= TEXTO EXTRAÍDO =
%%
Las sonrisas de los dirigentes europeos reunidos ayer y hoy en Bruselas en una cumbre con el temario cambiado por el resultado del referéndum británico no esconden la gravedad del momento. La Unión Europea se ha enfrentado a muchas crisis pero pocas como esta. El triunfo del brexit puso en evidencia la inexistencia entre sus partidarios de una hoja de ruta, de una alternativa, para el día después. La UE tampoco la tiene. Ahora hay que ponerse a trabajar y la cuestión es cómo consumar el divorcio. Hasta ayer había cacofonía. Mientras François Hollande o Jean-Claude Juncker tienen prisa por motivos distintos, Angela Merkel pide calma ante la honda crisis interna que se ha abierto en el Reino Unido, lo que no sorprende porque es su forma habitual de actuar y es la que se acaba imponiendo.

La dificultad que tienen ante sí los líderes europeos es doble. Por una parte deben estudiar una fórmula que no sea una típica componenda europea por la que al final hay que pagar un precio carísimo. Como ejemplo, las concesiones que la UE hizo a David Cameron para evitar el brexit con el resultado bien conocido. Londres podría buscar una fórmula que consistiera en mantener el acceso al mercado único sin la libre circulación de las personas. Ese es su deseo, que Merkel ha dejado claro que será rechazado: el Reino Unido no puede aspirar a las ventajas de la Unión si rechaza las obligaciones. Como señalaba un diplomático polaco, es como darse de baja de un club pero querer seguir utilizando las instalaciones. Y esto es inadmisible.
%%
= INSTRUCCIONES =
- a) En el texto sobre la cumbre europea tras el brexit, ¿con qué compara un diplomático polaco la aspiración del Reino Unido?
- b) Reanuda el texto sobre la cumbre europea tras el brexit a partir de su última frase.

= CONTENIDO DE DATOS =
%%
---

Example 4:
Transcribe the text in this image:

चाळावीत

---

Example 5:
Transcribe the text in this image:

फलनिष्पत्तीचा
%%
= RESPUESTAS =
- a) Con darse de baja de un club pero querer seguir utilizando las instalaciones.

- b)
La otra dificultad es la de no dar pie a un largo periodo de incertidumbre. En los próximos días oiremos hablar mucho del artículo 50 del tratado de Lisboa sobre la retirada de un miembro de la UE. En Londres no demuestran tener mucha prisa por solicitar su aplicación. David Cameron, que anoche cenaba con sus colegas europeos para ofrecerles las pertinentes explicaciones, ha creado una «unidad del brexit para afrontar la crisis, pero todo indica que la intención es mantener las cosas en el aire hasta que se consume en octubre su dimisión. La salida del Reino Unido implica desde cuestiones de defensa europea hasta los erasmus; desde la continuación de Londres como centro financiero global, a la presencia de menos orquestas británicas en auditorios del resto de Europa, por ejemplo. Y al final de todo hay personas que son quienes pagan los platos rotos de un aventurismo político que tiene nombres y apellidos.

En este momento de trascendental importancia para el futuro de Europa, España está ausente. Con un Gobierno que ha estado en funciones seis meses y que se prolongará como mínimo otro, Madrid no es más que un mero espectador de cuanto se dirime en Bruselas en estos tiempos convulsos. El precio que paga España por la falta de gobernabilidad también se pesa en Bruselas.